O ensino de tempo integral, com foco nos adolescentes, é avaliado pela diretora como uma estratégia positiva. “Na maioria dos lugares do mundo o foco é nas bases, e depois os alunos do ensino secundário abandonam. O fato de haver um forte foco na educação secundária no Ceará é significativo”, frisa.
Pia justifica que olhar para essa fase é começar “a preparar os jovens para os empregos atuais e para a sociedade em que viverão, o que os capacita a se tornarem cidadãos produtivos, que se sentem empoderados e que conseguem exercer seus direitos básicos” – ideia que, novamente, evidencia o elo entre escola e comunidade.
“Os princípios ou fatores que fundamentam (o que é o engajamento entre escola e comunidade) dizem que, juntos, eles se unem para formar cidadãos produtivos e ativos, contribuindo para a sociedade”, arremata Pia.
‘Saúde mental é área prioritária’
“É uma questão vital”, disse Pia, de forma imediata, ao ser questionada sobre como a saúde mental de crianças e adolescentes interfere nos resultados e no desenvolvimento da educação no Brasil e no mundo.
Ela opina que essa “é uma área que não recebeu a atenção que deveria, mas, por causa da Covid, veio à tona”. Assim, “houve um reconhecimento de que os jovens realmente precisam de apoio para se sentirem bem e poderem participar de seu aprendizado”.
“Precisamos olhar para a situação de aprendizado das crianças dentro do contexto mais amplo do seu bem-estar. E acho que, neste momento, estamos desenvolvendo diferentes modelos ao redor do mundo; para o Unicef, essa é uma área prioritária”, destacou.

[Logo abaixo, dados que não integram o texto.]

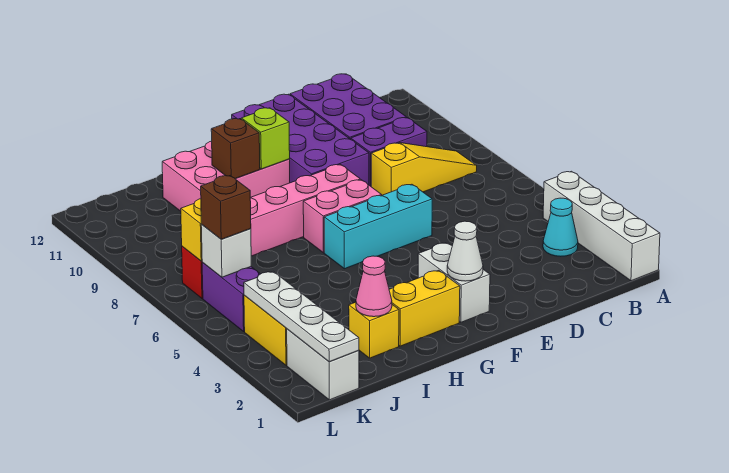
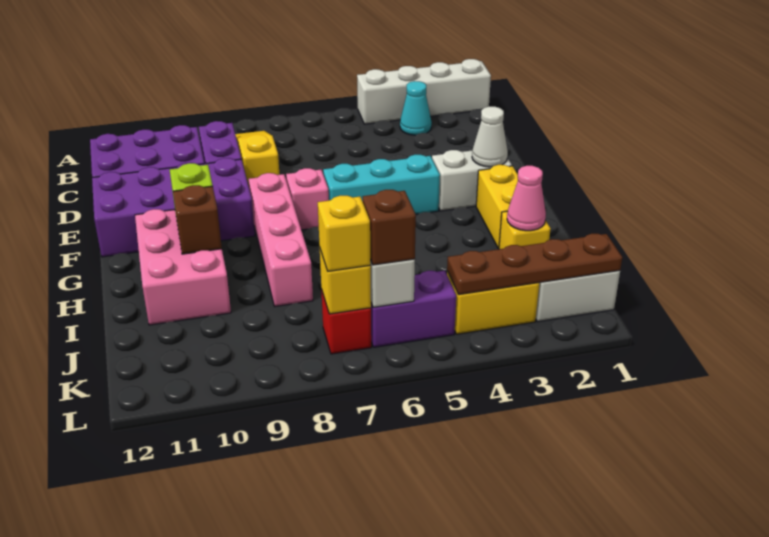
cyan 1x3 brick [324,184,432,269] -> cyan 1x3 brick turned to [323,155,440,214]
pink 1x2 brick [303,180,382,253] -> pink 1x1 brick [286,168,329,230]
white 1x4 plate [244,271,359,362] -> brown 1x4 plate [447,234,622,295]
none -> yellow 1x1 brick [318,196,370,271]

dos países monitorados pelo Unicef em estudo recente não conseguem oferecer serviços psicossociais aos estudantes.
A falta de estrutura para lidar com transtornos de ansiedade e depressão, por exemplo, agravados pela pandemia de Covid-19, é multifatorial, como analisa Pia, e aparece desde a falta de profissionais suficientes para prestar a assistência especializada.
A diretora global de Educação e Desenvolvimento de Adolescentes do Unicef aponta que escolas ao redor do mundo têm buscado alternativas inovadoras: desde chatbots até a criação de grupos de apoio entre alunos.
"Esses grupos reúnem jovens e permitem que eles comecem a falar sobre qual é o problema mais desafiador: é depressão? É ansiedade? E, como grupo, como podem se apoiar mutuamente. O apoio entre pares também é uma abordagem muito importante a ser adotada."
As medidas, aliás, devem começar desde a primeira infância. “Porque a biologia do desenvolvimento do cérebro nessas primeiras fases e como isso contribui para a trajetória da saúde mental é fascinante.”